I just want to add more details on that last part, vis a vis DifferentiationInterface. This week, I finished implementing caches / tapes / configs / other optimizations for every backend except Enzyme (see #115). A lot of that was inspired by issues from AbstractDifferentiation, in which @ChrisRackauckas explained the needs of the SciML ecosystem (like #14 or #41).

The goal of DifferentiationInterface was precisely to make these optimizations (1) possible and (2) transparent to the user, so that they don’t have to “really know the AD engines through and through”. See the tutorial for an example of how it works. In a way, it’s AbstractDifferentiation rebuilt with some hindsight (more details on that link in the upcoming official announcement).

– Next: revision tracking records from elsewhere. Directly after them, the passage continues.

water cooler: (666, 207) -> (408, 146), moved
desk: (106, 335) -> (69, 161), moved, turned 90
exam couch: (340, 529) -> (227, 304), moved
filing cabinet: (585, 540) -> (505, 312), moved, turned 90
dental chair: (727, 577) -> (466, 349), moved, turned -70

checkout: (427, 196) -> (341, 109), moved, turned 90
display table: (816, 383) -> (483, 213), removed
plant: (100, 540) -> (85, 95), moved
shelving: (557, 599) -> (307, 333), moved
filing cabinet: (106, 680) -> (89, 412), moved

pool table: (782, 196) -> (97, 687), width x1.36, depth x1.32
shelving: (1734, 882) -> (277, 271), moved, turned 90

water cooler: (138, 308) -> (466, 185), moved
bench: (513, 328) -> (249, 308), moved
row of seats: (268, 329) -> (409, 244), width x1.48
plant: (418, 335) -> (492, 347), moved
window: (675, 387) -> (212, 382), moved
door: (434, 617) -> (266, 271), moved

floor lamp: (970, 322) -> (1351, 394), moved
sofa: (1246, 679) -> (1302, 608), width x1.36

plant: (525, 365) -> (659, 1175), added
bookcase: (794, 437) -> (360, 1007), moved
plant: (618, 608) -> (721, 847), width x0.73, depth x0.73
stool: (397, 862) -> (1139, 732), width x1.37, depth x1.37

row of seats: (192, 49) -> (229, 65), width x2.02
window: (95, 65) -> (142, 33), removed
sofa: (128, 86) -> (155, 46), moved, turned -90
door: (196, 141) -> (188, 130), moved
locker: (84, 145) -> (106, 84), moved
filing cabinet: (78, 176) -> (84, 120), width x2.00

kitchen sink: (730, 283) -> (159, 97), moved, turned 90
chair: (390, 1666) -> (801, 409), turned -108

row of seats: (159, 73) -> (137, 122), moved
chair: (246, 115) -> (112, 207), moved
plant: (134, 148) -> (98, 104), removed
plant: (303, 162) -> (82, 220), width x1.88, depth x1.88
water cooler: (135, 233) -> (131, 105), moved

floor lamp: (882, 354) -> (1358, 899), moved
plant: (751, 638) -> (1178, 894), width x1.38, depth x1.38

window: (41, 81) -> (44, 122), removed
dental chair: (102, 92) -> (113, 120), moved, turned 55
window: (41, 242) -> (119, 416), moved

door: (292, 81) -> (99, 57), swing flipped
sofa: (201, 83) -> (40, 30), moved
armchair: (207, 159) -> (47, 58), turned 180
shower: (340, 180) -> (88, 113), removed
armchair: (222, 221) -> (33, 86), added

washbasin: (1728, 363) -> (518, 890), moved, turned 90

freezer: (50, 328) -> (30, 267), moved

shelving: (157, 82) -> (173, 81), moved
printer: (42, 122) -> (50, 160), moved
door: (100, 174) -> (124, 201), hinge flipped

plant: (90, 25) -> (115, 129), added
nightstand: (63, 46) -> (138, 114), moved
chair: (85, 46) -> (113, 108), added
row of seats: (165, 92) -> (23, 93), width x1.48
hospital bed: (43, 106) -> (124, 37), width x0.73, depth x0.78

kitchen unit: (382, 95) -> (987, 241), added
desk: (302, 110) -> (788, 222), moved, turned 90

Of course I have probably missed a few spots, but overall I would say the following: at least for the main traditional backends (ForwardDiff, ReverseDiff, Zygote), you don’t leave much performance on the table by using DifferentiationInterface. I’m happy to be proven wrong, and even more happy for people to contribute fixes

@ChrisRackauckas @gdalle the swiftness and depth of your answers (and so many others) on this forum are a cornerstone of this community! Thank you so much!

I hope AD gets the LinearSolve.jl treatment where there are many small and specialized libraries that get unified under a common interface. This kind of strategy makes it easy to try out many different approaches while prototyping before switching to the specific library when an appropriate method is found.